SHORT PROBLEM A>
Does the barcoding text agree with each statement below? Answer yes or no, and quote the words of the text that decide it.
(i) Sean O’Leary has barcodes made 4,000 at a time.
(ii) Only expensive items should be barcoded.
(iii) The labels show the university’s name above the barcode.
SHORT PROBLEM B>
Answer these questions from the barcoding text:
(i) What is Sean O’Leary's job title?
(ii) What size are the peel off barcode labels?
(iii) Which two universities are named as connect2 equipment checkout customers?

TEXT>
(begin)
For university equipment stores with large amounts of stock, finding efficient ways to barcode items is practically a way of life! For these folks, barcoding always pays off in both time and money. So who better to give advice about barcode inventory systems than two of our connect2 equipment checkout customers: Rowan University and Leeds Trinity University. Read on to hear their stories…
Barcoding in the Radio, Television and Film Department at Rowan University
Barcodes are key to successful equipment lending services at Rowan University. Radio, Television and Film Production Coordinator, Sean O’Leary has a lot of experience making sure the barcodes are fit for purpose. They need to be sufficiently small to attach to equipment yet remain readable, reliably staying put over time.
The secret to success is to barcode everything that needs to come back from lending out. Even cheap items are useful to get back as they would otherwise amount to a cost over time and it avoids the trouble of reordering them too often.
Sean organizes the creation of 4,000 barcodes at a time via a local provider. The barcodes come as peel off labels around 0.5 x 1.5” in size and include the university’s name under the barcode. When it’s time to reorder them every few years, you simply instruct what number to start from.
(end)
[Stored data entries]
(begin)
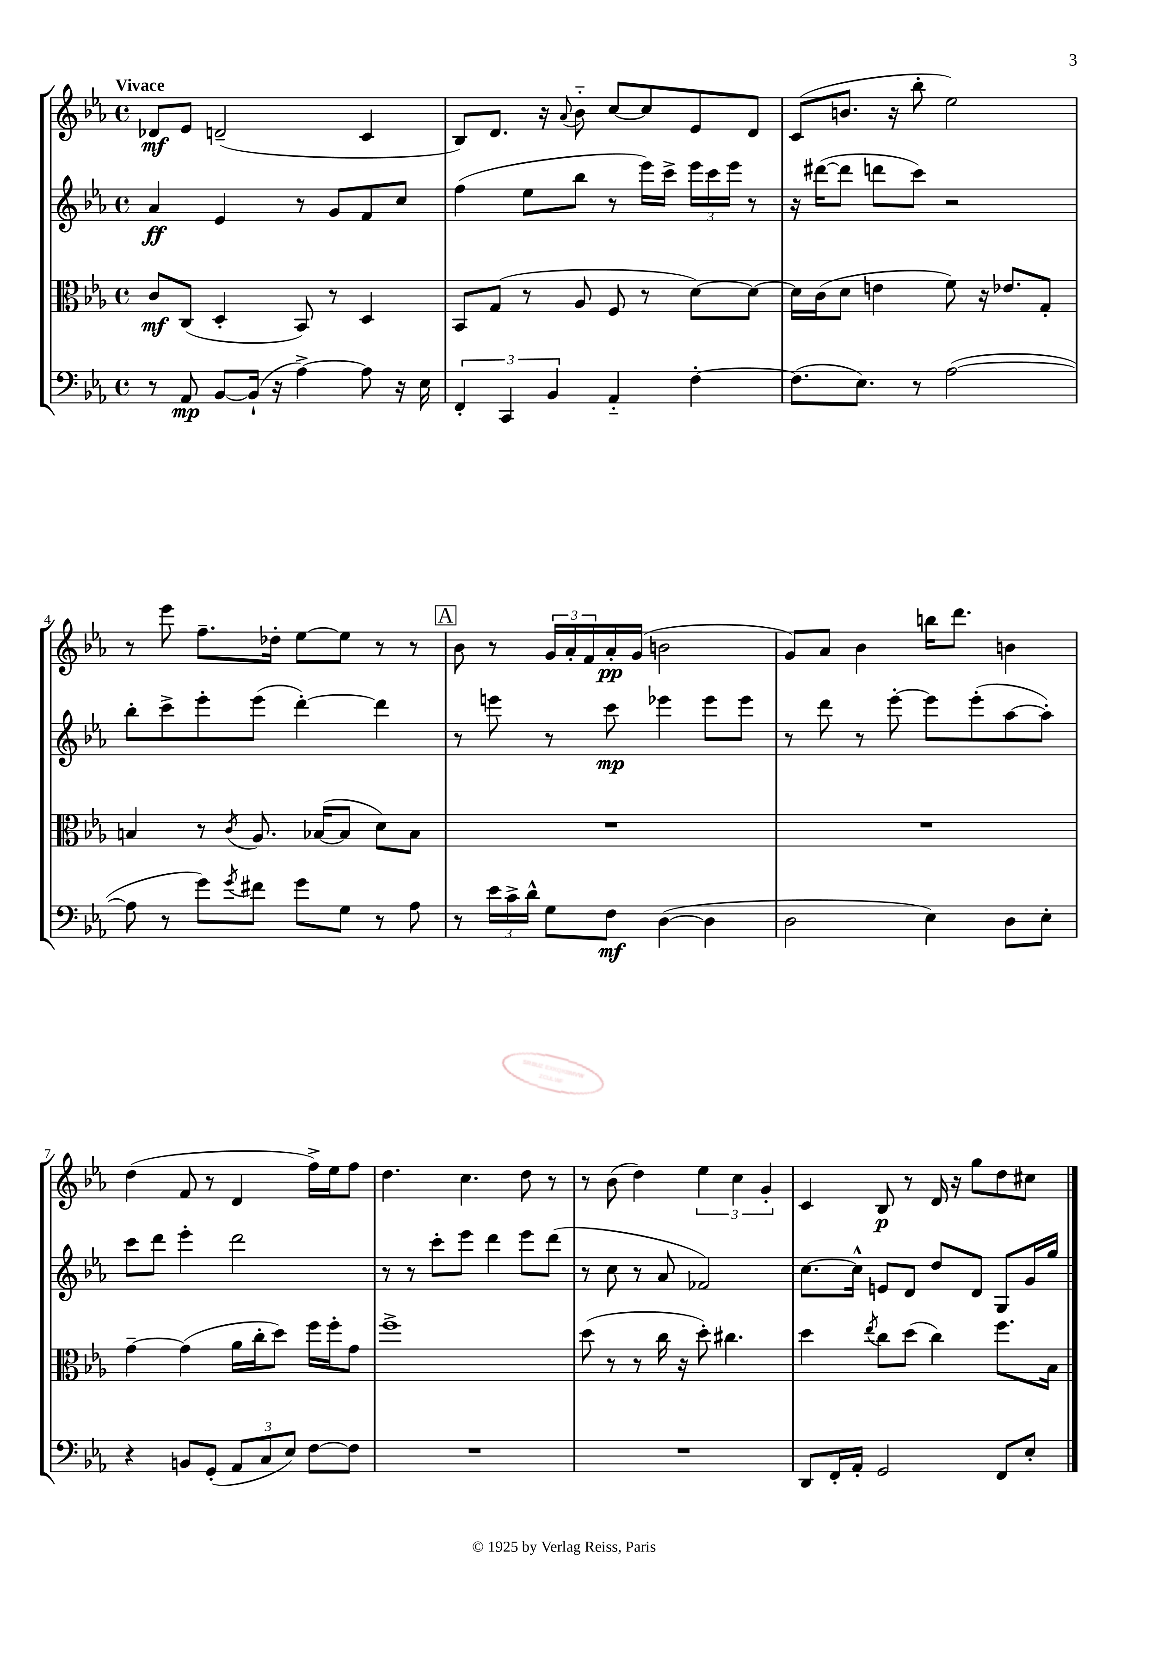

**kern	**kern	**kern	**kern
*staff4	*staff3	*staff2	*staff1
*clefF4	*clefC3	*clefG2	*clefG2
*k[b-e-a-]	*k[b-e-a-]	*k[b-e-a-]	*k[b-e-a-]
*M4/4	*M4/4	*M4/4	*M4/4
*met(c)	*met(c)	*met(c)	*met(c)
8r	8c	4a-	8d-
8AA-	(8C	.	8e-
[8BB-	4D'	4e-	(2d~
(16BB-`]	.	.	.
16r	.	.	.
[4A-^)	8BB-)	8r	.
.	8r	8g	.
8A-]	4D	8f	4c
16r	.	8cc	.
16E-	.	.	.
=	=	=	=
6FF'	8BB-	(4ff	8B-)
.	(8G	.	8.d
6CC	.	.	.
.	8r	8ee-	.
.	.	.	16r
6BB-	.	.	.
.	.	.	8qqa-
.	8A-	8bb-	8b-'~
4AA-'~	8F	8r	[8cc
.	8r	16eee-)	8cc]
.	.	16ccc^	.
[4F'	[8d)	24eee-	8e-
.	.	24ccc	.
.	.	24eee-	.
.	8d_	8r	8d
=	=	=	=
(8.F]	16d]	16r	(8c
.	(16c	([16ddd#	.
.	8d	8ddd#]	8.b
8.E-)	.	.	.
.	4e	8ddd	.
.	.	.	16r
8r	.	8ccc)	8bb-'
([2A-	8f)	2r	2ee-)
.	16r	.	.
.	8.e-	.	.
.	8G'	.	.
=	=	=	=
8A-]	4B	8bb-'	8r
8r	.	8ccc^	8eee-
8g)	8r	8eee-'	8.ff~
8qg	8qc	.	.
8f#	8.A-	(8eee-	.
.	.	.	16dd-'
8g	.	[4ddd')	[8ee-
.	([16B-	.	.
8G	8B-]	.	8ee-]
8r	8d)	4ddd]	8r
8A-	8B-	.	8r
=	=	=	=
8r	1r	8r	8b-
24e-	.	8eee	8r
24c^	.	.	.
24d^^	.	.	.
8G	.	8r	24g
.	.	.	24a-'
.	.	.	24f
8F	.	8ccc	16a-'
.	.	.	(16g
([4D	.	4eee-	2b
4D]	.	8eee-	.
.	.	8eee-	.
=	=	=	=
2D	1r	8r	8g)
.	.	8ddd	8a-
.	.	8r	4b-
.	.	[8eee-'	.
4E-)	.	8eee-]	16bb
.	.	.	8.ddd
.	.	(8eee-'	.
8D	.	[8aa-	4b
8E-'	.	8aa-'])	.
=	=	=	=
4r	[4g~	8ccc	(4dd
.	.	8ddd	.
8BB	(4g]	4eee-'	8f
(8GG'	.	.	8r
12AA-	16a-	2ddd	4d
.	16cc'	.	.
12C	.	.	.
.	8dd)	.	.
12E-)	.	.	.
[8F	16ff	.	16ff^)
.	16ff'	.	16ee-
8F]	8g	.	8ff
=	=	=	=
1r	1ff^	8r	4.dd
.	.	8r	.
.	.	8ccc'	.
.	.	8eee-	4.cc
.	.	4ddd	.
.	.	8eee-	8dd
.	.	(8ddd	8r
=	=	=	=
1r	(8dd	8r	8r
.	8r	8cc	(8b-
.	8r	8r	4dd)
.	16cc	8a-	.
.	16r	.	.
.	8dd')	2f-)	6ee-
.	4.cc#	.	.
.	.	.	6cc
.	.	.	6g'
=	=	=	=
8DD	4dd	[8.cc	4c
16FF'	.	.	.
16AA-'	.	16cc^^]	.
.	8qee-	.	.
2GG	8cc	8e	8B-
.	(8dd	8d	8r
.	4cc)	8dd	16d
.	.	.	16r
.	.	8d	8gg
8FF	8.ff	8G	8dd
8E-'	.	16g	8cc#
.	16B-	16gg	.
==	==	==	==
*-	*-	*-	*-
(end)
TASK ANSWER A>
(i) Yes: "Sean organizes the creation of 4,000 barcodes at a time via a local provider."
(ii) No: "The secret to success is to barcode everything that needs to come back from lending out."
(iii) No: "include the university’s name under the barcode."

TASK ANSWER B>
(i) Radio, Television and Film Production Coordinator
(ii) Around 0.5 x 1.5”
(iii) Rowan University and Leeds Trinity University